Running Back (New York Leopards 2)
Page 59
“Why?” I repeated.
“You’re right. I would have signed. So why’d you give it up?”
I shrugged. “I, um. I thought I was choosing between Ivernis and you. And I could never choose a guy over my career. Over something I’d worked on for so long. Over what made me me. Because I wouldn’t want a man to somehow define me more than I defined myself.”
Before us, the waves crashed, a low, dull roar. Above, gulls screeched in a sharp counterpoint, swooped in and out of the moving fog. “But that’s not what the choice was. It wasn’t about me. It was about—being a good person. Being a good friend. And—I don’t know, I guess I thought about the pain. The pain you’d suffer versus the pain other people suffer if this went through. And if it doesn’t, my pain, Jeremy’s pain—yes, it will be personal, but it will be personal about a thing. A place. Not a loved one. And it will affect our professions—but not our families.” I shrugged and tried to swallow, but the soreness and tightness of my throat made it difficult. “And I don’t want to be a bad person.”

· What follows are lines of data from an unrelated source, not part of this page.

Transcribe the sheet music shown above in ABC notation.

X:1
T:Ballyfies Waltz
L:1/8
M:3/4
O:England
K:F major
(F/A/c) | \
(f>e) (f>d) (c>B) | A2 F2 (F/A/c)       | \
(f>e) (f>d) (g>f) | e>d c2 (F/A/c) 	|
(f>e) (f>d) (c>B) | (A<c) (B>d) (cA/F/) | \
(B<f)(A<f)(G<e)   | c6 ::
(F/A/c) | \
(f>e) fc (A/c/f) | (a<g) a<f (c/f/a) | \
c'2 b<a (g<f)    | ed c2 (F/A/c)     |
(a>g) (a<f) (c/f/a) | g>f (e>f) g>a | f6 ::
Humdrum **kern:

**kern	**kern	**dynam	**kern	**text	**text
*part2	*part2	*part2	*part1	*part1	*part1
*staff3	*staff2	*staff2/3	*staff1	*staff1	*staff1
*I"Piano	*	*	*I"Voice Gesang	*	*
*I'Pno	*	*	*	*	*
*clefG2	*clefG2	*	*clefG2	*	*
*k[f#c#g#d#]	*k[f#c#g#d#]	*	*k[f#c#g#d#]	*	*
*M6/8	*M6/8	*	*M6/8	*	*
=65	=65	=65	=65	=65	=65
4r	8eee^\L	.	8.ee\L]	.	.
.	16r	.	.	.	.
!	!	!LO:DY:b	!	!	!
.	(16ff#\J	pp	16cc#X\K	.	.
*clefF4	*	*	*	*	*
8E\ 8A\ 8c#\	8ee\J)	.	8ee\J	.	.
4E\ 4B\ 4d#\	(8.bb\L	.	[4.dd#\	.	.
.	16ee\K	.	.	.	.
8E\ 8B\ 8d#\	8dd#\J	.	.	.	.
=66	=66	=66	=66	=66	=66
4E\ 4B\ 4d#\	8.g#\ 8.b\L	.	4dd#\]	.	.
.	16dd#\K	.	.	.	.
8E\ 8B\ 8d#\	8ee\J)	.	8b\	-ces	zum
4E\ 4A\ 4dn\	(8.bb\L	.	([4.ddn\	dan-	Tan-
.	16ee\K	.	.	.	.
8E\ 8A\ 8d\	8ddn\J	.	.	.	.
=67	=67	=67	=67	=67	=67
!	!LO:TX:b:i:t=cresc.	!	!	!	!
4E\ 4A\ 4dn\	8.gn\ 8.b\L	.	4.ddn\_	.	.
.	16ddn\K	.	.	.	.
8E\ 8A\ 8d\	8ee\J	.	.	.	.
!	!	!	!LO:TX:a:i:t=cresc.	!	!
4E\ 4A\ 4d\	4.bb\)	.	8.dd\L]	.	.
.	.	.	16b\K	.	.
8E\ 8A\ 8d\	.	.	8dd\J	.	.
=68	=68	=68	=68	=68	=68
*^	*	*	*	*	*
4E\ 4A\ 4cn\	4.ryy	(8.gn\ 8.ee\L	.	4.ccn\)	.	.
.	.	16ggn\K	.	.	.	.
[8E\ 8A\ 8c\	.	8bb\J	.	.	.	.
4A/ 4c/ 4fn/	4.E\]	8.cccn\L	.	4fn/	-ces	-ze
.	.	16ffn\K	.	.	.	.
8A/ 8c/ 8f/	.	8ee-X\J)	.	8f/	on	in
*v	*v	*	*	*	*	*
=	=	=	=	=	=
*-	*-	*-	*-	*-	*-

He looked at me for a long time, his hands shoved in his pockets, and then he nodded. “Okay. I have a story to tell you.”
I cracked a grin. “Once upon a time?”
He took a deep breath. “I think there are guns buried on Kilkarten.”
My stomach convulsed and I twisted to see him. “What?”
“During the Troubles. There were guns kept there for the nationalist movement.”
No, the words still weren’t making much sense. “The—what, like the IRA?” Weren’t the Troubles about Northern Ireland, whether they were part of the UK or the Republic of Ireland? Protestants vs. Catholics? What did that have to do with farmers in western Cork?
“No.” He rolled over, too, and gripped my hand hard enough to hurt. “God, no. He just...supported a united Ireland.”
“He.” It started to sink in. “You think your dad buried guns on Kilkarten?”
“I don’t know. I just—” He closed his eyes. “He never talked about it. You know how some people want to tell you every last detail of their lives? Not my dad. He’d tell you about his childhood, and about moving to Boston, but there were two or three years in the early eighties that he never mentioned. Like they didn’t exist.
“And then one year, when I was ten, I heard him and my mom talking. About Irish nationalism. About supporting the cause. About being young. And about Kilkarten. About ruining Kilkarten, and wishing he could take it back.
“Later on, after he died, I would ask my mom about it, and she’d just shake her head and say he didn’t like to talk about those years. And I just kept thinking...” He shook his head.
Good God. “And you thought he smuggled weapons in to the nationalists.”
“How else could he ruin the land? Why else would he leave Ireland and never come back?”
“Have you asked your mother? I mean, straight out said what you’re thinking.”
He just looked at me.
My overactive imagination raced across a hundred miles and thirty years. Because didn’t all those groups get their weapons from connections in other countries? I gaped at him. “No.”
He covered his eyes with one arm. “I don’t know.”
I sat up and tugged at his arm. “Come on. Your mom did not smuggle weapons into Ireland to support the nationalist movement. She said she met your dad in Boston.”
He allowed his arm to move. “What if she lied?”
I laughed slightly maniacally. “So you’re trying to protect, what, your sisters from the knowledge, and your mom from the repercussions if she was involved? There has to be a statute of limitations.” I shook my head. “No. No, this is just our imaginations running wild. This doesn’t happen in real life.”
“You’re searching for a lost city based on an ancient map and scribblings in manuscripts.”
Point taken.
“Let’s leave it now, okay? Now you know.”
“Mike... Why’d you tell me?”
“I don’t know. He shrugged. “Because I wanted you to know. Because telling you things—it makes them more bearable. It makes the weight go away.”
I leaned over and kissed him. His hand tangled in my hair as he pulled me down for a thorough exploration that sent longing spiraling through my body until I was weak and melting against him. His hands slid over my skin, blazing heat everywhere they touched.